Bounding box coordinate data
# # # # #

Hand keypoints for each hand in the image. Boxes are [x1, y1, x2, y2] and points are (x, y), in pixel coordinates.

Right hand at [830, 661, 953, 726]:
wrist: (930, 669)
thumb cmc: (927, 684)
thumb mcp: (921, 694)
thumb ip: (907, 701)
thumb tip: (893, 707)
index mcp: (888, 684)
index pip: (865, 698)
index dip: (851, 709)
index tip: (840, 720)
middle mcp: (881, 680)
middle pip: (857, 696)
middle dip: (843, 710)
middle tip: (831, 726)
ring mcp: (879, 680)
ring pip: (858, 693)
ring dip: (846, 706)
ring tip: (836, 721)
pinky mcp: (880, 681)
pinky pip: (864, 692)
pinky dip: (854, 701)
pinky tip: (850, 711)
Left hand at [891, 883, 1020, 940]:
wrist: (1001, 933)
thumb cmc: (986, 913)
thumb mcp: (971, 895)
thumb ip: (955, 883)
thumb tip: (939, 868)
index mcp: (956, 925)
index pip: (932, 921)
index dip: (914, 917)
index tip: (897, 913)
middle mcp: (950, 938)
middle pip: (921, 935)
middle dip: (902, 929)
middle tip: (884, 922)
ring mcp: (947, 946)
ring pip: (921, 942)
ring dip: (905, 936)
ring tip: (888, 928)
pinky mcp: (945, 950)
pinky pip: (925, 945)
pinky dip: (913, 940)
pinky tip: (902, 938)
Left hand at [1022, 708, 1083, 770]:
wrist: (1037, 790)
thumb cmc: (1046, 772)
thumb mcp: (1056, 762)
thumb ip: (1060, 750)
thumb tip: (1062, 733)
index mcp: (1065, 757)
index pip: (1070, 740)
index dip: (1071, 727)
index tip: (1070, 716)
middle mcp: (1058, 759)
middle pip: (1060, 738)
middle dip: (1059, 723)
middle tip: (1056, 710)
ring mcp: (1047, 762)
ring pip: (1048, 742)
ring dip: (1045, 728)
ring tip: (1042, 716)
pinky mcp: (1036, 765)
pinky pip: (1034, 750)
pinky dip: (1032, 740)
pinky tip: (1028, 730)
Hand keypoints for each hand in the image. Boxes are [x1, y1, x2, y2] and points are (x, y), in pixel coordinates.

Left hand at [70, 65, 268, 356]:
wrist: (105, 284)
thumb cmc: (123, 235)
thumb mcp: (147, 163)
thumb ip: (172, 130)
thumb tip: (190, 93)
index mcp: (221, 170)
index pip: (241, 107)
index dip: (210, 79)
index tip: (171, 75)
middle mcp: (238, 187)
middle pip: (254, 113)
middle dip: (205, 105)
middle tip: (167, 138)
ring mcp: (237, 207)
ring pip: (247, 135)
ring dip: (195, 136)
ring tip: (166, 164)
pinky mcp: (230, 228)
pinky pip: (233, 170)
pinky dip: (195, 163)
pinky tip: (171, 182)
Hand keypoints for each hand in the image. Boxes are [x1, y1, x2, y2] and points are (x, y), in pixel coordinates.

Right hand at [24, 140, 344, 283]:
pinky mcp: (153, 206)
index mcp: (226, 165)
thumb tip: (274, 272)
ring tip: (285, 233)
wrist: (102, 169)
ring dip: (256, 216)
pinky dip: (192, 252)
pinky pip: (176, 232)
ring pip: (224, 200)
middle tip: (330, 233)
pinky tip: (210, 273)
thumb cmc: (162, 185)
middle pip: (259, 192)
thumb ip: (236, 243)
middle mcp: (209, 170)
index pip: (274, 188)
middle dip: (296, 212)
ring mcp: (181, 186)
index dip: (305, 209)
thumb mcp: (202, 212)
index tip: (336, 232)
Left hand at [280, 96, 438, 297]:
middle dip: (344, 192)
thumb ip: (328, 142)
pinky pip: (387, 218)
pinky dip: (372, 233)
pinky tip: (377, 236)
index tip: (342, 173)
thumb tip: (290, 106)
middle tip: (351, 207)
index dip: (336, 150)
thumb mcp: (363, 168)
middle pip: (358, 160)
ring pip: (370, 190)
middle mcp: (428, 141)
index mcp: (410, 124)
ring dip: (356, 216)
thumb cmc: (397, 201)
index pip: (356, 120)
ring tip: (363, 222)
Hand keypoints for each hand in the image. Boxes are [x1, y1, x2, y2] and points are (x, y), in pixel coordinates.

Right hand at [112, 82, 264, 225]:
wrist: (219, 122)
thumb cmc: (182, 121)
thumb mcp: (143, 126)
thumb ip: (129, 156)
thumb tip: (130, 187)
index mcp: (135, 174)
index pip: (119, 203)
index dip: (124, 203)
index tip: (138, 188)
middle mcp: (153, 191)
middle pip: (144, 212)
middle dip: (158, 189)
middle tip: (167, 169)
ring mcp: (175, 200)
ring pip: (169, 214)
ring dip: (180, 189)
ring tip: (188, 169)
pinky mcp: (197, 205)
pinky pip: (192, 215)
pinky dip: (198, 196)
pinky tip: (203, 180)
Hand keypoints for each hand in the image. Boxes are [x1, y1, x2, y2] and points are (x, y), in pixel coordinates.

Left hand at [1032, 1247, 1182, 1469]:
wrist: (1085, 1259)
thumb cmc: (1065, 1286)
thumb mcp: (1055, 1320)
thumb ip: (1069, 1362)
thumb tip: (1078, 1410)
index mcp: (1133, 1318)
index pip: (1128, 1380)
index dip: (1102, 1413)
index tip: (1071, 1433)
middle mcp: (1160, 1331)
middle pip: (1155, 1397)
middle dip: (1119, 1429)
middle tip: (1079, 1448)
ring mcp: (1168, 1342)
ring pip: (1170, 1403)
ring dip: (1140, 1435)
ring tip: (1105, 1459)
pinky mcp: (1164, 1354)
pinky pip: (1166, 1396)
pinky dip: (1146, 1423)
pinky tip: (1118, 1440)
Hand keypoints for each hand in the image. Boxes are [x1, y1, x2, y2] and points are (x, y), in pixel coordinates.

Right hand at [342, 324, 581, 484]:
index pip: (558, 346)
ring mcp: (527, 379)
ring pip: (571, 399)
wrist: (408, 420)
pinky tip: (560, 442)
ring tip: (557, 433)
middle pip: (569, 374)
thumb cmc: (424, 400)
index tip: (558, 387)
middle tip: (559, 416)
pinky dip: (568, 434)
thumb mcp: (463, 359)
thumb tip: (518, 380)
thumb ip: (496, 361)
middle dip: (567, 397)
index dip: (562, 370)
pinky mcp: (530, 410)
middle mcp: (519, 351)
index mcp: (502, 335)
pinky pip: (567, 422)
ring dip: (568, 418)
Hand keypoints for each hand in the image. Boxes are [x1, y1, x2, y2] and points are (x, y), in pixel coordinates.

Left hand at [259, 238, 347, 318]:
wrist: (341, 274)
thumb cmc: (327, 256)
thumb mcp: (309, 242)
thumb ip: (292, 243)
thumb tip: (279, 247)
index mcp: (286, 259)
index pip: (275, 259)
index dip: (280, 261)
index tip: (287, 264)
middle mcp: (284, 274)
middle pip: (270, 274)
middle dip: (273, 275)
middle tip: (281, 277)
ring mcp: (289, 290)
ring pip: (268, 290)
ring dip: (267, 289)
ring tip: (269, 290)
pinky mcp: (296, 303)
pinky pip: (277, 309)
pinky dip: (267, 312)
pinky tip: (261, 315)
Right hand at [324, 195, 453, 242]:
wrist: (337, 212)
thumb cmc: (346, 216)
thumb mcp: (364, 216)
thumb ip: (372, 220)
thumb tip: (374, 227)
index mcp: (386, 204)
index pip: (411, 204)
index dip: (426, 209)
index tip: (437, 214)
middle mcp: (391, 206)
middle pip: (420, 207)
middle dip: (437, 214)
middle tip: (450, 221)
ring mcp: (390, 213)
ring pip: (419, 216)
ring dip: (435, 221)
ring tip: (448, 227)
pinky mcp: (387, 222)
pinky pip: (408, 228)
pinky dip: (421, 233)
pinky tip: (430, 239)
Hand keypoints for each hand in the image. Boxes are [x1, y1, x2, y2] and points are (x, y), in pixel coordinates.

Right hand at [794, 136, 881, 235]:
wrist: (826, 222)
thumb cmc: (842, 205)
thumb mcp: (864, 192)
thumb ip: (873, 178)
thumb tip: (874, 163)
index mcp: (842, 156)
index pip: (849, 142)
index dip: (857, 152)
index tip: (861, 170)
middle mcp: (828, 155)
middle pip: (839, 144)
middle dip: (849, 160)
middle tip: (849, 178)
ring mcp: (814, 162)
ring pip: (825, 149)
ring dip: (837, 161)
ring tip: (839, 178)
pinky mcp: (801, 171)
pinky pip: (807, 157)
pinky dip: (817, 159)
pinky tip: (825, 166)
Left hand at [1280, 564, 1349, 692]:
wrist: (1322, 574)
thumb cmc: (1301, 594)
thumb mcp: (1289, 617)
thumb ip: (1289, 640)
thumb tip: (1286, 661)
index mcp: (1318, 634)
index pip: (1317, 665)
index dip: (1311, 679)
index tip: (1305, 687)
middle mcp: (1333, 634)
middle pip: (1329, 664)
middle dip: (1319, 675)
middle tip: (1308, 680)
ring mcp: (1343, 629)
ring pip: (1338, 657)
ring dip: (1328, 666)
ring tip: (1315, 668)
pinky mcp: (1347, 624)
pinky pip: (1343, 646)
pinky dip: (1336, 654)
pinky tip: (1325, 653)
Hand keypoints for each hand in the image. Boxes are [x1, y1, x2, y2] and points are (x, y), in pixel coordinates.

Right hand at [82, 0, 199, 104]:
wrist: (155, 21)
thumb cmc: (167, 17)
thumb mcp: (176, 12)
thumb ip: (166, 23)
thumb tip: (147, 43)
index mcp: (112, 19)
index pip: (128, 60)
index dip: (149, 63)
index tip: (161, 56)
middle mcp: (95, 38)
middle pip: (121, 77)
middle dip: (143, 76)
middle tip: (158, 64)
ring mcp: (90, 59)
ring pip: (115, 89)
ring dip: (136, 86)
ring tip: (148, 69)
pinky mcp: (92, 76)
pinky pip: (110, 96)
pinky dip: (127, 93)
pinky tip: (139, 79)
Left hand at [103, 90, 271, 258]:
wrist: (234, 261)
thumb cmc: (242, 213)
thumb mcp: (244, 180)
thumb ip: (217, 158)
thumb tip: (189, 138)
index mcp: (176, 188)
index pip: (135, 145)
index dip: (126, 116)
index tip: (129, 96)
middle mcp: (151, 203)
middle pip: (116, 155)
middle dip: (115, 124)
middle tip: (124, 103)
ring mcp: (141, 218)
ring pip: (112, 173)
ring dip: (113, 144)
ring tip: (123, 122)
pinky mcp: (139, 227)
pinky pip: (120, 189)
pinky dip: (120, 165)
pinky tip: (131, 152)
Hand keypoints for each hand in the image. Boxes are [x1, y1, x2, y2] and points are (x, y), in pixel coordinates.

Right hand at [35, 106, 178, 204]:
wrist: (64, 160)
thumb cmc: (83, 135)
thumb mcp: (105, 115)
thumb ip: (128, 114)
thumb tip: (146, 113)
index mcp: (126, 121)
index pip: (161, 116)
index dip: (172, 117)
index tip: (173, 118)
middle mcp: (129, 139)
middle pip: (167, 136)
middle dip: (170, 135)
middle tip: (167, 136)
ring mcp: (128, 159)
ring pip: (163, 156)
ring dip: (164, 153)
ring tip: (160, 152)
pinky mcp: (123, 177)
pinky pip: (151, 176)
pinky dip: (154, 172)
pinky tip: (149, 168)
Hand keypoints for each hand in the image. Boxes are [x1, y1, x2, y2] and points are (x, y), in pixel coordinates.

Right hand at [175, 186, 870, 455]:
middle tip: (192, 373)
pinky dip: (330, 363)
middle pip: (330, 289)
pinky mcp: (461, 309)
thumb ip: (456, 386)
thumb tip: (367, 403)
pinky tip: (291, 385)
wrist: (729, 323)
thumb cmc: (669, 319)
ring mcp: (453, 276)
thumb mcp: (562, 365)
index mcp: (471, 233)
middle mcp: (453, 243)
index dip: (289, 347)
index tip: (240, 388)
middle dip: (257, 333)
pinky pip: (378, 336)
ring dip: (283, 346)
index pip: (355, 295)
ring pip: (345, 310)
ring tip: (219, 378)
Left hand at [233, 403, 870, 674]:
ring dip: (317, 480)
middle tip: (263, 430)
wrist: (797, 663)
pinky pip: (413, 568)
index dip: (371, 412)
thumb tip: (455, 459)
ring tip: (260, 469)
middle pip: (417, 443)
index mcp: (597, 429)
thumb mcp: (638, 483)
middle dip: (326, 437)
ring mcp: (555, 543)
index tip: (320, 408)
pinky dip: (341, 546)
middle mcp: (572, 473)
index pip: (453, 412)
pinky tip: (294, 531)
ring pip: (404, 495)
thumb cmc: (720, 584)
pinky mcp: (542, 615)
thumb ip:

# # # # #

Assignment: What is asked for is an exact copy of the lines above from the one containing "ring tip: (188, 169)" through the one containing "middle mcp: (284, 274)", and only those.

Answer for this exercise:
ring tip: (188, 169)
pinky mcp: (197, 205)
pinky pip: (192, 215)
pinky dip: (198, 196)
pinky tip: (203, 180)
Hand keypoints for each hand in the image. Boxes are [x1, y1, x2, y2] and points are (x, y), in pixel coordinates.

Left hand at [1032, 1247, 1182, 1469]:
wrist: (1085, 1259)
thumb cmc: (1065, 1286)
thumb mcp: (1055, 1320)
thumb ip: (1069, 1362)
thumb tip: (1078, 1410)
index mcp: (1133, 1318)
index pip: (1128, 1380)
index dip: (1102, 1413)
index tip: (1071, 1433)
middle mcp: (1160, 1331)
middle pip: (1155, 1397)
middle dip: (1119, 1429)
middle tip: (1079, 1448)
ring mcp: (1168, 1342)
ring pip: (1170, 1403)
ring dip: (1140, 1435)
ring tip: (1105, 1459)
pinky mcp: (1164, 1354)
pinky pip: (1166, 1396)
pinky dip: (1146, 1423)
pinky tip: (1118, 1440)
Hand keypoints for each hand in the image. Boxes are [x1, y1, x2, y2] and points are (x, y), in pixel coordinates.

Right hand at [342, 324, 581, 484]:
index pip: (558, 346)
ring mcp: (527, 379)
ring pip: (571, 399)
wrist: (408, 420)
pinky tip: (560, 442)
ring tip: (557, 433)
middle pip: (569, 374)
thumb cmc: (424, 400)
index tip: (558, 387)
middle tip: (559, 416)
pinky dip: (568, 434)
thumb mcp: (463, 359)
thumb tip: (518, 380)
thumb ip: (496, 361)
middle dip: (567, 397)
index dip: (562, 370)
pinky mcp: (530, 410)
middle mcp: (519, 351)
index mcp: (502, 335)
pinky pip: (567, 422)
ring dip: (568, 418)
Hand keypoints for each hand in the image. Boxes are [x1, y1, x2, y2] and points are (x, y), in pixel coordinates.

Left hand at [259, 238, 347, 318]:
wrist: (341, 274)
thumb cmc: (327, 256)
thumb mcp: (309, 242)
thumb ip: (292, 243)
thumb tip: (279, 247)
index mcp: (286, 259)
index pip: (275, 259)
index dip: (280, 261)
index tip: (287, 264)
middle mcp: (284, 274)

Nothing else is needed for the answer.